PROVIDED ENTRIES START

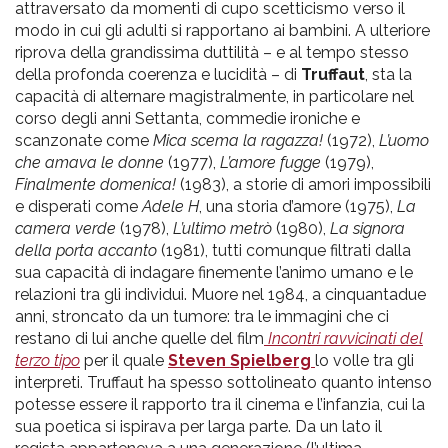
attraversato da momenti di cupo scetticismo verso il
modo in cui gli adulti si rapportano ai bambini. A ulteriore
riprova della grandissima duttilità – e al tempo stesso
della profonda coerenza e lucidità – di
Truffaut
, sta la
capacità di alternare magistralmente, in particolare nel
corso degli anni Settanta, commedie ironiche e
scanzonate come
Mica scema la ragazza!
(1972),
L’uomo
che amava le donne
(1977),
L’amore fugge
(1979),
Finalmente domenica!
(1983), a storie di amori impossibili
e disperati come
Adele H
, una storia d’amore (1975),
La
camera verde
(1978),
L’ultimo metrò
(1980),
La signora
della porta accanto
(1981), tutti comunque filtrati dalla
sua capacità di indagare finemente l’animo umano e le
relazioni tra gli individui. Muore nel 1984, a cinquantadue
anni, stroncato da un tumore: tra le immagini che ci
restano di lui anche quelle del film
Incontri ravvicinati del
terzo tipo
per il quale
Steven Spielberg
lo volle tra gli
interpreti. Truffaut ha spesso sottolineato quanto intenso
potesse essere il rapporto tra il cinema e l’infanzia, cui la
sua poetica si ispirava per larga parte. Da un lato il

PROVIDED ENTRIES END

* _EXERCISE GOAL_: Set down exactly, and only, the lines from the one containing "lo volle tra gli" through the final line of the entries above.

* _RESULT FOR THIS TASK_:
lo volle tra gli
interpreti. Truffaut ha spesso sottolineato quanto intenso
potesse essere il rapporto tra il cinema e l’infanzia, cui la
sua poetica si ispirava per larga parte. Da un lato il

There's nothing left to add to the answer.